"Quem faz pesquisa independente não deveria trabalhar por encomenda dos partidos e candidatos", diz Gilmar Mendes
As contradições nos números e as guerras declaratórias produzidas pelo institutos de pesquisa na atual campanha, já autorizam a previsão de uma revisão nessa área com vistas às próximas eleições. À insatisfação de grande número de políticos, candidatos ou não, com relação ao trabalho dos institutos, soma-se a preocupação do Judiciário com o assunto.
Além da discrepância registrada no início da presente campanha entre os principais institutos, o País conviveu com troca de farpas - e, em alguns casos, de chumbo grosso mesmo -, entre os representantes dessas organizações.
Augusto Montenegro, do Ibope, por exemplo, chegou a sustentar que Dilma Rousseff perderia no primeiro turno, a menos que o PSDB se esforçasse para perder. Em que pese os tucanos confirmarem a ressalva, o prognóstico era delirante, como se verificou no curso da campanha.
Não se sabe o que levou Montenegro a tal disparate, mas este jornalista testemunhou suas declarações - e, mais que isso, por dever de ofício, as registrou.
O ministro Gilmar Mendes, do Superior Tribunal Federal (STF), em conversa com este blog, disse que considera inevitável a discussão do tema com vistas à revisão da legislação a respeito.
Gilmar acha que existe um conflito de interesses na liberação dos institutos de pesquisa para realizar consultas independentes e, ao mesmo tempo, prestar consultoria e assessoria para os partidos políticos.
"O princípio da igualdade fica comprometido. Deveria haver restrições aí: quem faz pesquisa independente não deveria trabalhar por encomenda dos partidos e candidatos", diz.
Segundo Gilmar, por comprometer o princípio da igualdade, essa liberdade é inconstitucional. O ministro esclarece que muitos políticos reclamam desse aspecto da prestação dupla de serviços pelos institutos de pesquisa, alegando que, no mínimo, isso autoriza a desconfiança sobre os resultados divulgados.
O principal problema é que as pesquisas têm influência direta no financiamento das campanhas e um erro, ainda que de boa fé, pode determinar a sorte de um candidato. Se bem nas pesquisas, o potencial de patrocínio é grande: se inferiorizado, dá-se o oposto.
Além disso, a influência se estende às alianças - mais ou menos viáveis conforme a dança dos números. Num ambiente eleitoral, a prestação dupla de serviços põe em dúvida a isenção dos institutos, alegam os reclamantes.
"O disciplinamento da matéria se impõe independentemente da ação da justiça eleitoral, mas ela também é parte e deve participar da discussão", disse Mendes.

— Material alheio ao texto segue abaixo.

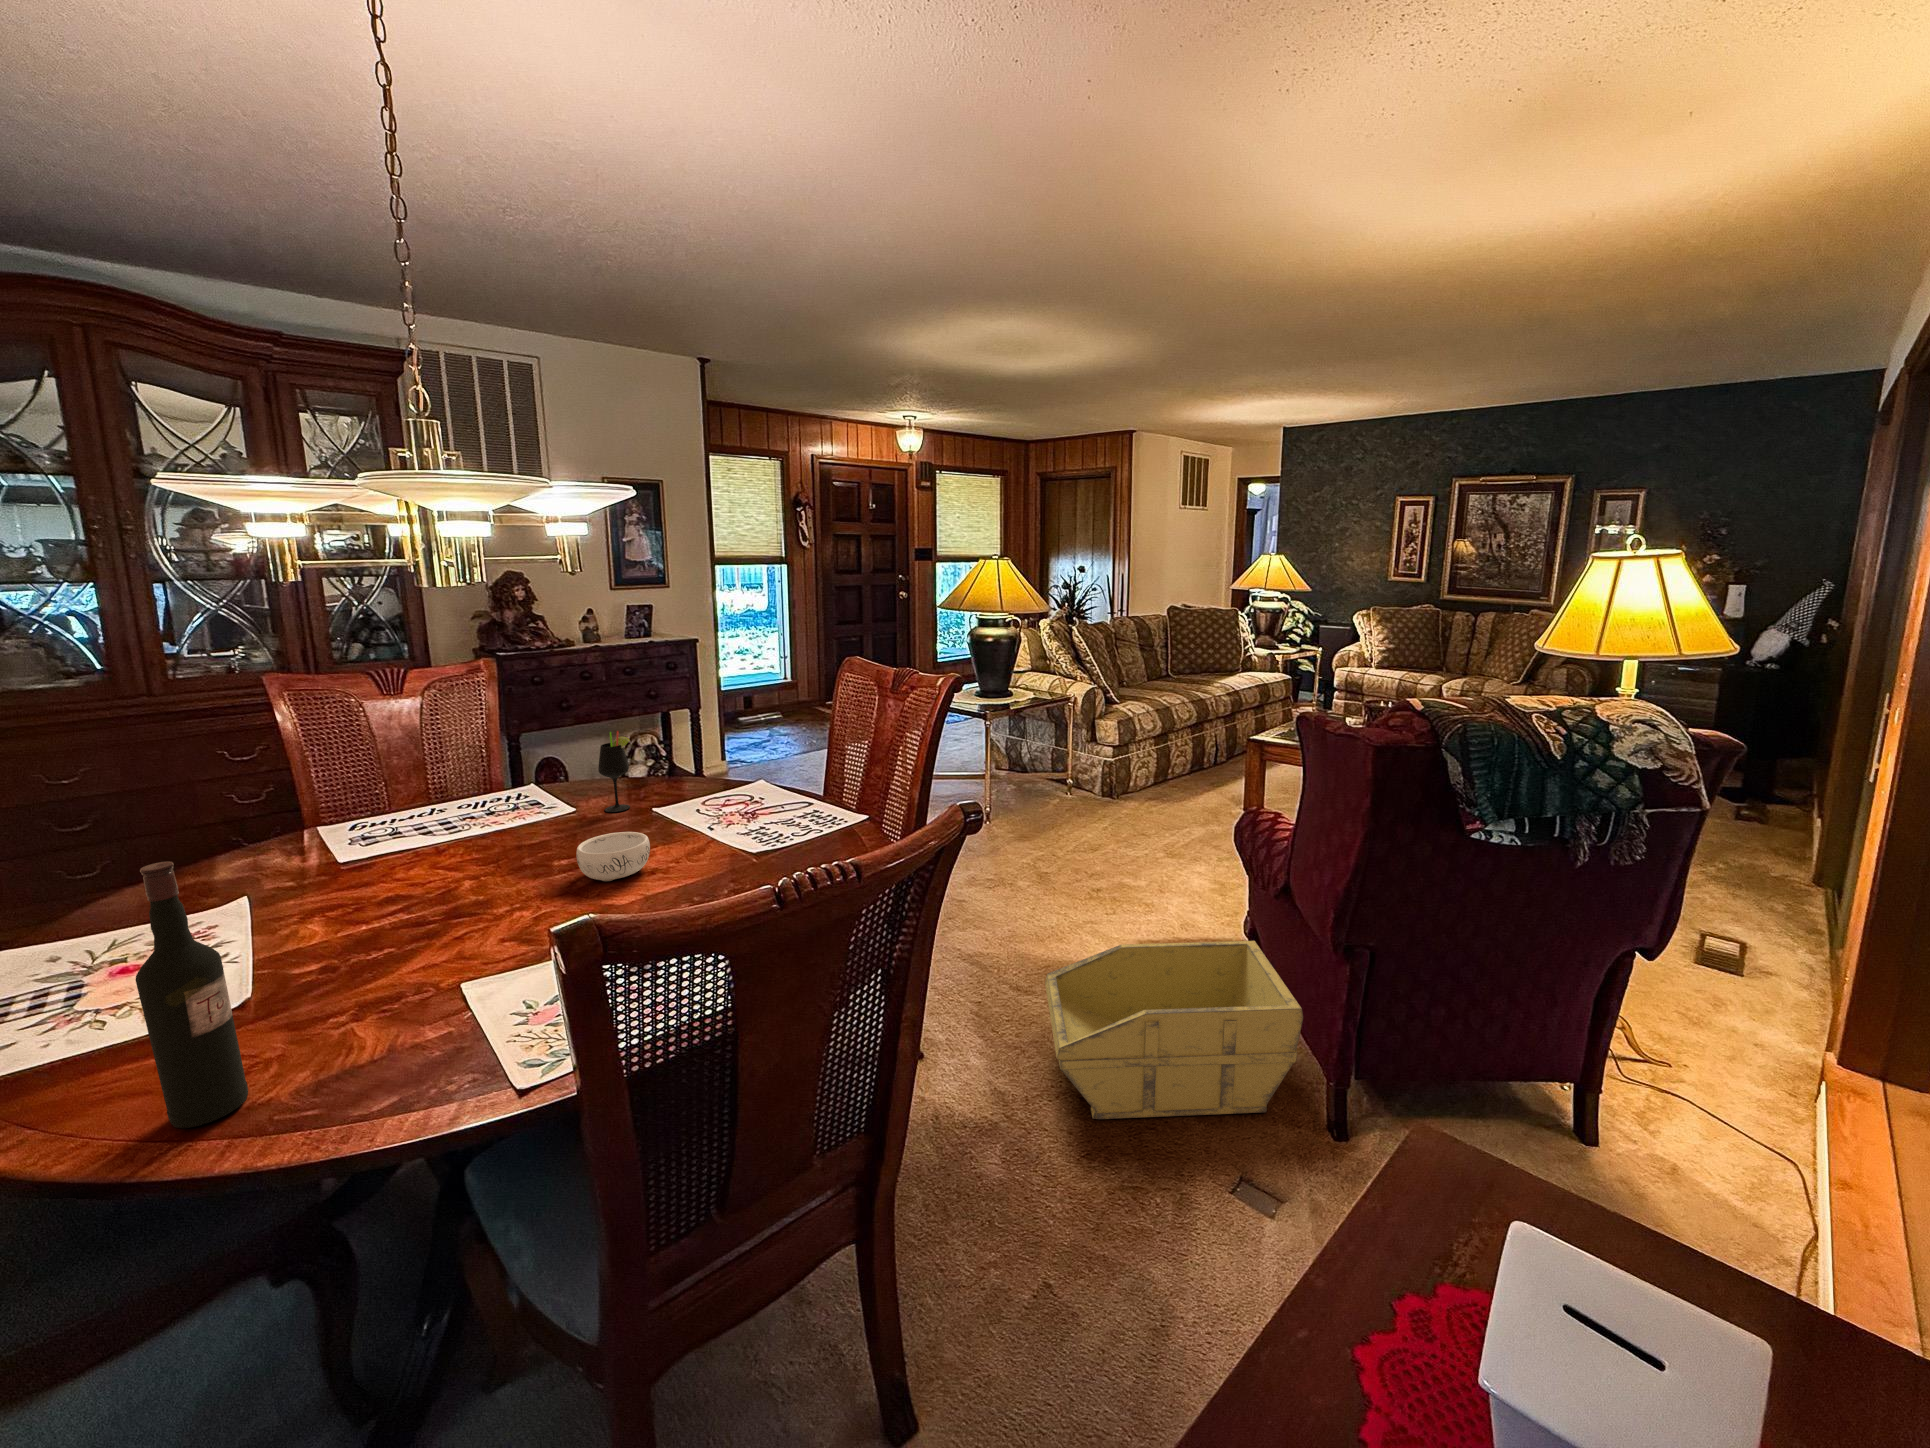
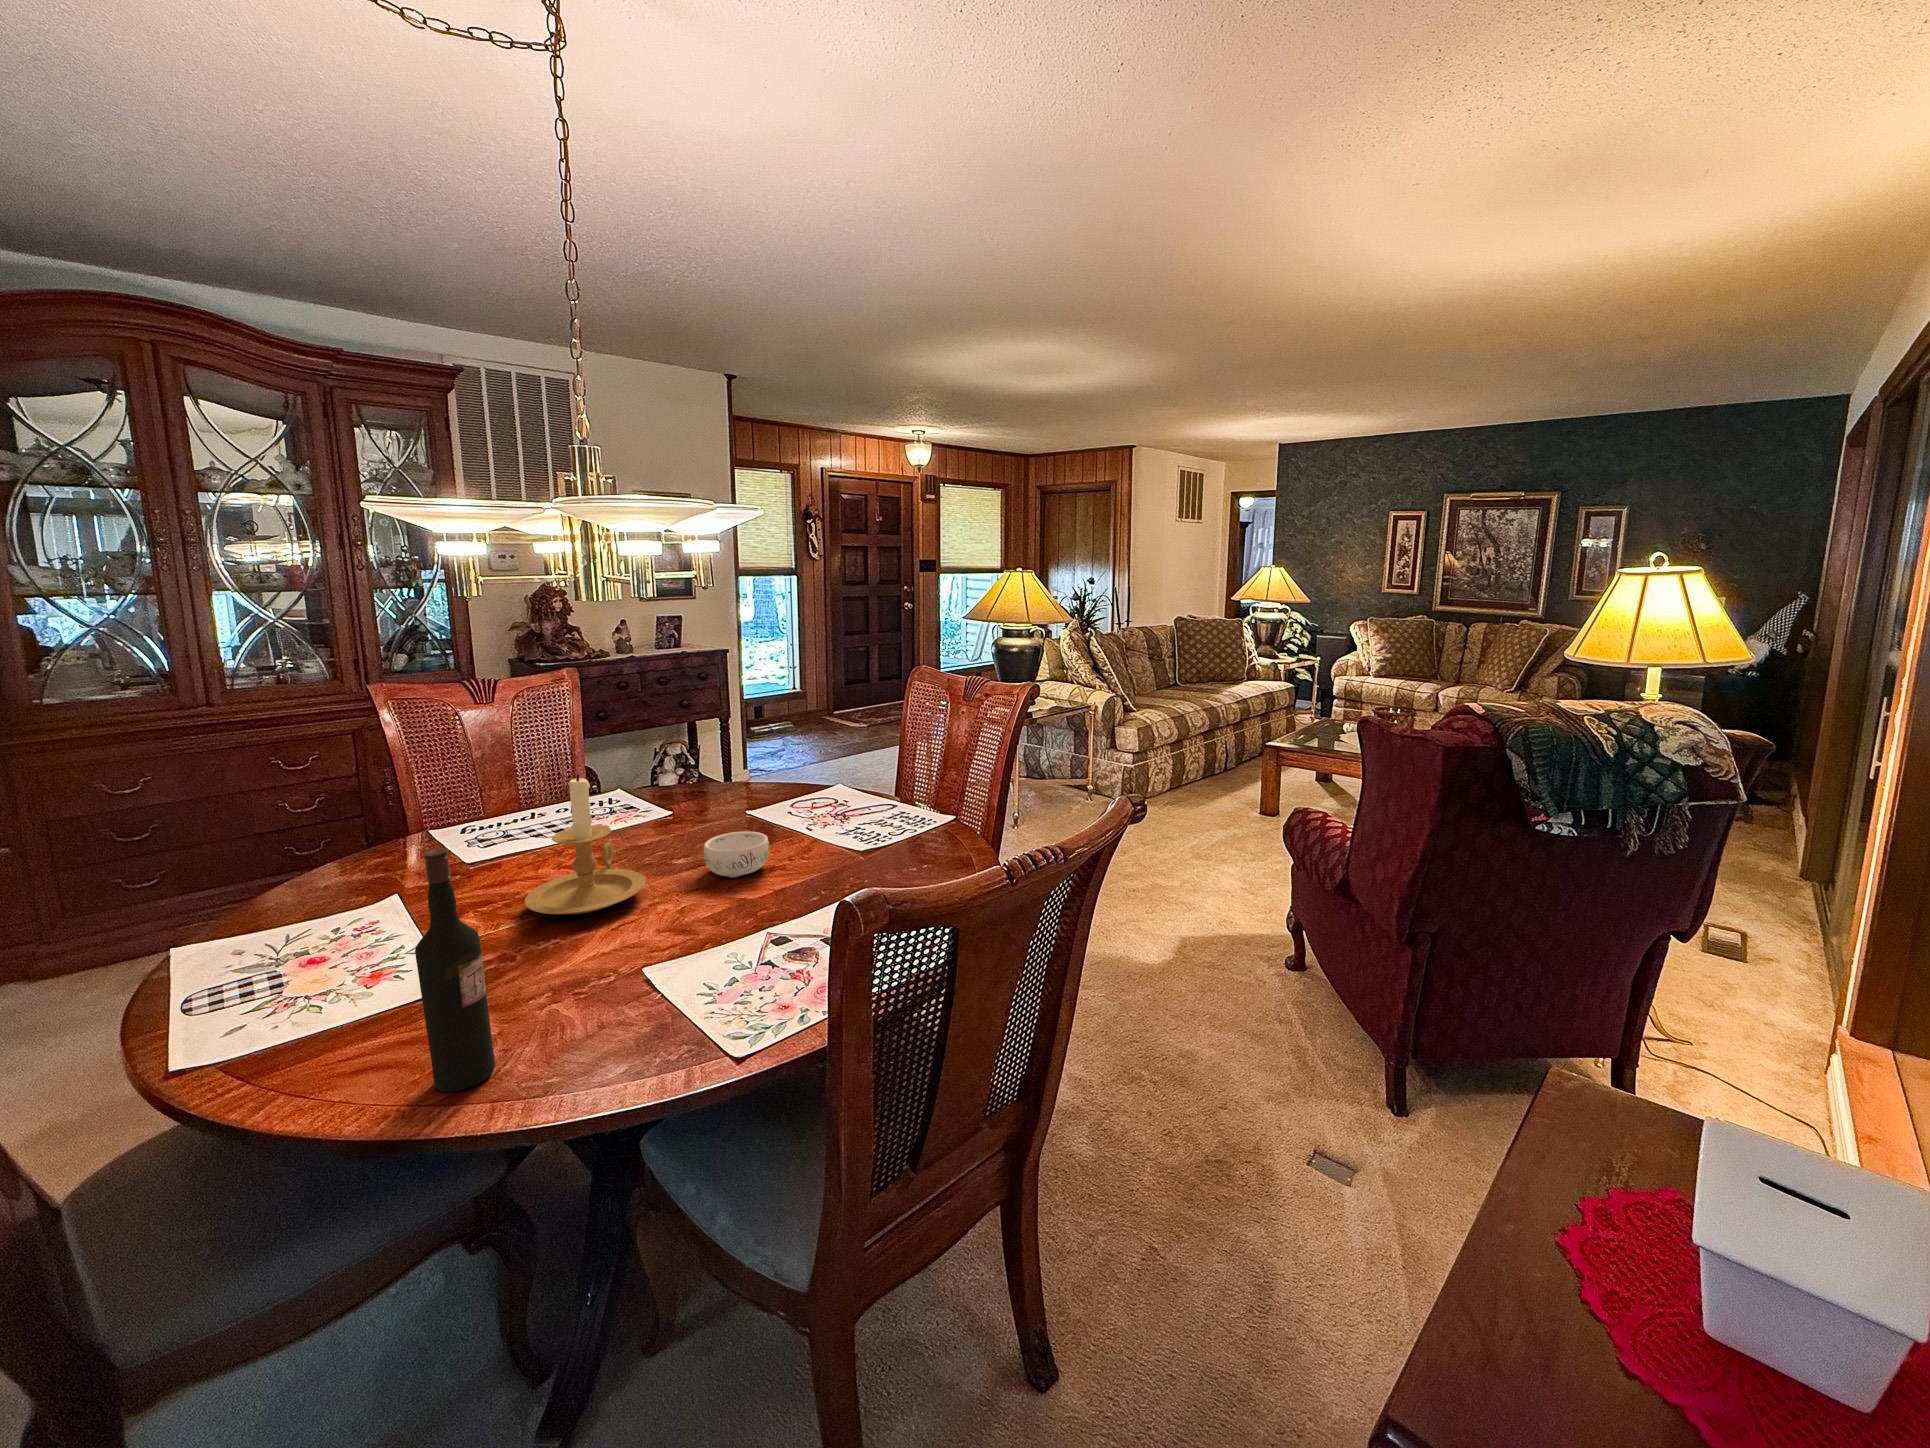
wine glass: present [598,731,630,812] -> none [695,737,726,815]
candle holder: none [368,773,507,922] -> present [525,774,646,914]
storage bin: present [1045,941,1303,1119] -> none [1110,935,1365,1104]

Segundo o ministro, a revisão desse aspecto do processo eleitoral é inevitável e seu ponto central é a liberdade dos institutos de trabalharem para partidos, candidatos e, alegadamente de forma isenta, para o público em geral.
"Não se pode pôr em dúvida a idoneidade desses institutos, mas também não se pode negar aos que se sentem atingidos, o direito da desconfiança, na medida em que o conflito de interesses está amplamente caracterizado", diz.
Como já existe no Congresso propostas para regulamentar essa questão, é bastante provável que na reabertura do ano legislativo, já renovados Câmara e Senado, o tema seja ressuscitado, com as feridas geradas na campanha.